Some guys have the intangible of being great in the clubhouse, which helps make up for shortcomings in their game. Montero has shown himself to be selfish. Following the 2016 World Series, Montero stated that he was unhappy with his role on the team and with Joe Maddon. He criticized the skipper who brought a World Series banner to the North Side of Chicago for the first time in 108 years. Some thought his unhappiness after obtaining a ring would have been reason enough to DFA Montero during the offseason.
By contrast, Contreras has caught 16 runners attempting to steal on him out of 47 total tries, for CS percentage of 34%, well above the league expected value. His back-picks are also much higher, with six. Contreras does have a tendency to miss his spot when throwing to second or first from his knees, and currently leads National League catchers in errors, with 10. Yet, in the same interview, Rizzo said of Contreras, “We have another catcher that throws everyone out.”
The Decision to DFA Montero
Montero’s second time barking at the media instead of talking to his team mates was the final straw. The Cubs can try to move him for some sort of value over the next 10 days, or grant him a release. However, Montero is a 10/5 player, and has the right to approve a trade.

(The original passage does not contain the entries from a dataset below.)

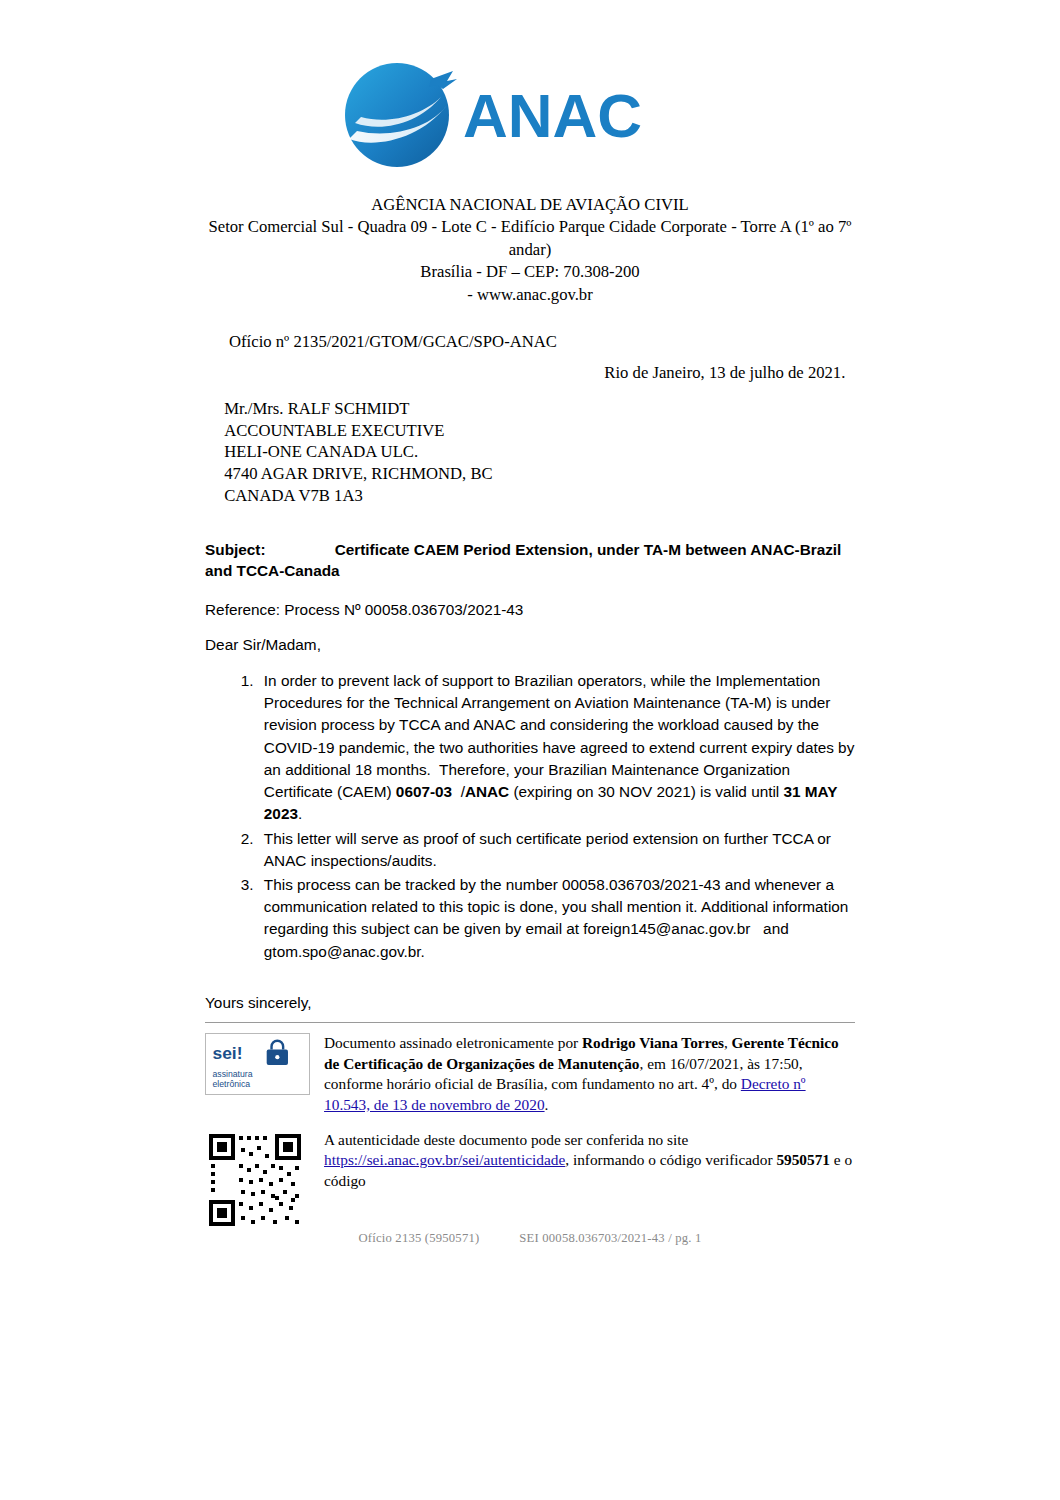ANAC
AGÊNCIA NACIONAL DE AVIAÇÃO CIVIL Setor Comercial Sul - Quadra 09 - Lote C - Edifício Parque Cidade Corporate - Torre A (1º ao 7º andar) Brasília - DF – CEP: 70.308-200 - www.anac.gov.br
Ofício nº 2135/2021/GTOM/GCAC/SPO-ANAC
Rio de Janeiro, 13 de julho de 2021.
Mr./Mrs. RALF SCHMIDT
ACCOUNTABLE EXECUTIVE
HELI-ONE CANADA ULC.
4740 AGAR DRIVE, RICHMOND, BC
CANADA V7B 1A3
Subject: Certificate CAEM Period Extension, under TA-M between ANAC-Brazil and TCCA-Canada
Reference: Process Nº 00058.036703/2021-43
Dear Sir/Madam,
In order to prevent lack of support to Brazilian operators, while the Implementation Procedures for the Technical Arrangement on Aviation Maintenance (TA-M) is under revision process by TCCA and ANAC and considering the workload caused by the COVID-19 pandemic, the two authorities have agreed to extend current expiry dates by an additional 18 months. Therefore, your Brazilian Maintenance Organization Certificate (CAEM) 0607-03 /ANAC (expiring on 30 NOV 2021) is valid until 31 MAY 2023.
This letter will serve as proof of such certificate period extension on further TCCA or ANAC inspections/audits.
This process can be tracked by the number 00058.036703/2021-43 and whenever a communication related to this topic is done, you shall mention it. Additional information regarding this subject can be given by email at foreign145@anac.gov.br and gtom.spo@anac.gov.br.
Yours sincerely,
sei! assinatura eletrônica
Documento assinado eletronicamente por Rodrigo Viana Torres, Gerente Técnico de Certificação de Organizações de Manutenção, em 16/07/2021, às 17:50, conforme horário oficial de Brasília, com fundamento no art. 4º, do Decreto nº 10.543, de 13 de novembro de 2020.
A autenticidade deste documento pode ser conferida no site https://sei.anac.gov.br/sei/autenticidade, informando o código verificador 5950571 e o código
Ofício 2135 (5950571) SEI 00058.036703/2021-43 / pg. 1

To replace the veteran catcher, the Cubs called up Caratini from Triple-A Iowa Cubs. This will be Caratini’s first foray into the majors. The switching-hitting catcher leaves Iowa slashing .343/.384/.539. He caught 12 out of 43 runners attempting to steal on him, for a 28% catch rate. Drafted in the second round of the 2013 MLB Draft by the Atlanta Braves, he entered the Cubs farm system in 2014 via a mid-season trade. The Cubs sent James Russell and Emilio Bonifacio to the Braves in exchange.